EFFICACE MÊME SOUS L'EAU
L'aplomb du Britannique impressionne. Dans une vidéo de formation qui se trouve encore sur YouTube, dans laquelle il explique le fonctionnement de l'appareil, l'homme affirme sans ciller que la technologie fonctionne aussi sous l'eau. Selon ses dires, dans la même vidéo, il aurait commencé à mettre au point l'ADE dès 1997. Mais c'est en 2001, après les attentats du World Trade Center, que les ventes ont vraiment décollé. "Les Twin Towers ont inséré la peur dans l'esprit des gens", explique-t-il.

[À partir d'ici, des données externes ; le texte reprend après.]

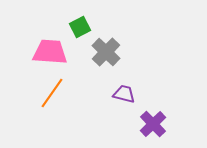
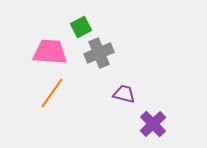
green square: moved 1 px right
gray cross: moved 7 px left, 1 px down; rotated 24 degrees clockwise
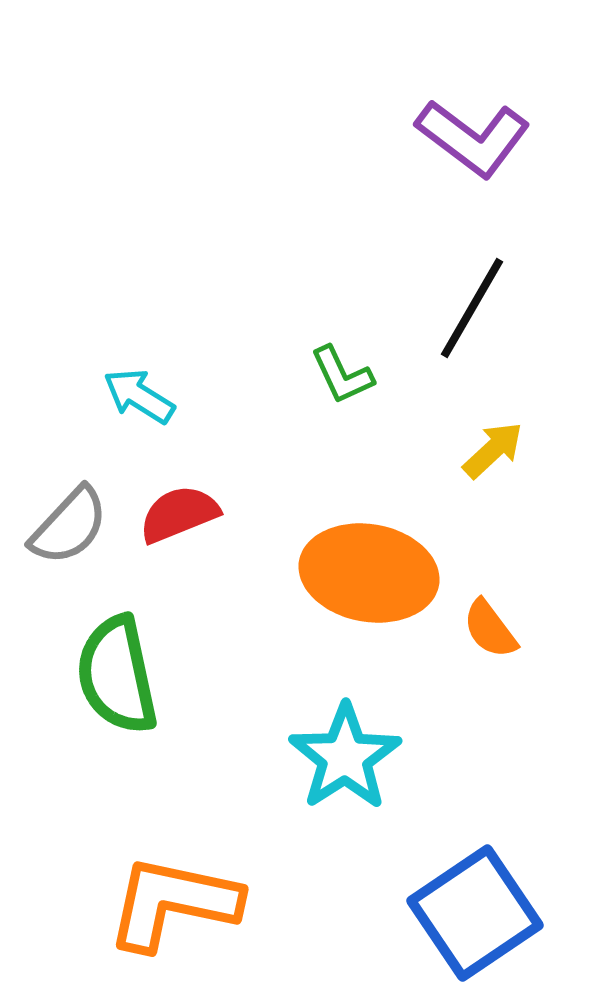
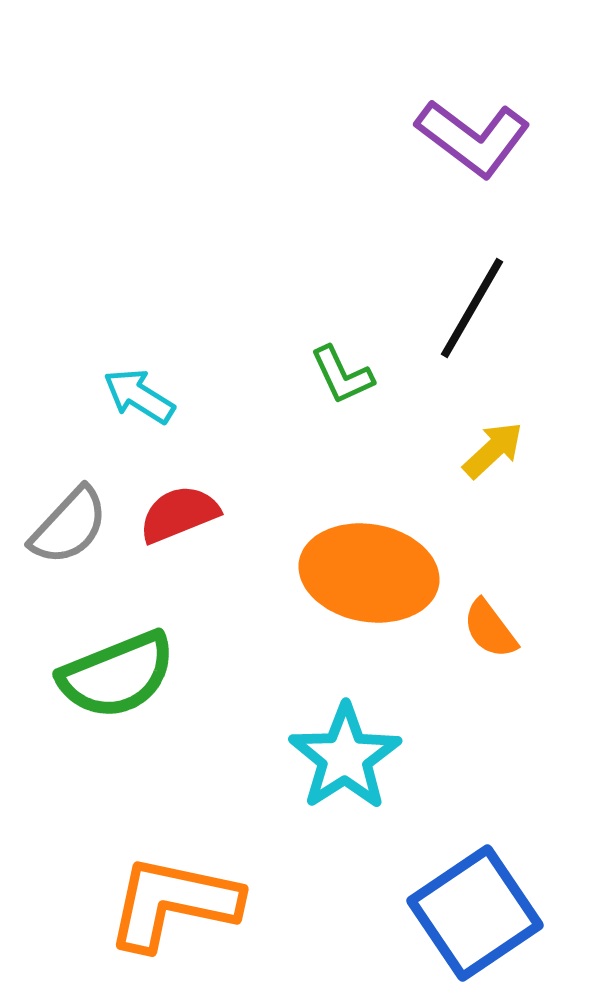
green semicircle: rotated 100 degrees counterclockwise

James McCormick saura parfaitement exploiter cette anxiété. Pour mettre au point son engin, il achète aux Etats-Unis des détecteurs de balles de golf. Il transforme à peine ces gadgets à vingt dollars et les revend vingt-cinq fois le prix. Pour cet homme originaire d'une famille modeste de Liverpool, qui a quitté l'école sans autre diplôme que quelques épreuves du brevet des collèges, l'argent coule à flots. La belle vie commence. Il achète pour sa fille des chevaux de dressage. Il roule en Porsche Cayenne. A Bath, il acquiert la maison de l'acteur Nicolas Cage, pour plus de 5 millions d'euros. Dans la campagne verte de l'ouest de l'Angleterre, il se paye une ferme près du charmant village de Taunton, pour près de 2 millions d'euros, où il réside. Sans compter une villa à Chypre, une autre en Floride et un yacht, le Sunseeker. Des photos le montrent au volant de son bolide, en polo blanc, sirotant un verre de vin rouge.

Désormais, la police britannique cherche à confisquer sa fortune. Elle a déjà gelé près de 18 millions d'euros, mais estime qu'une somme équivalente aurait été blanchie via Chypre, le Belize et Beyrouth. La fraude est donc désormais terminée. Mais en Irak, malgré le procès, les détecteurs continuent à être utilisés. "On ne peut pas les abandonner du jour au lendemain, nous confiait début avril à Bagdad l'un des rares policiers à reconnaître qu'ils ne servent à rien. Ce serait avouer qu'on s'est fait avoir. Et puis ils n'empêchent peut-être pas les attentats mais c'est une manière comme une autre de faire des fouilles au hasard."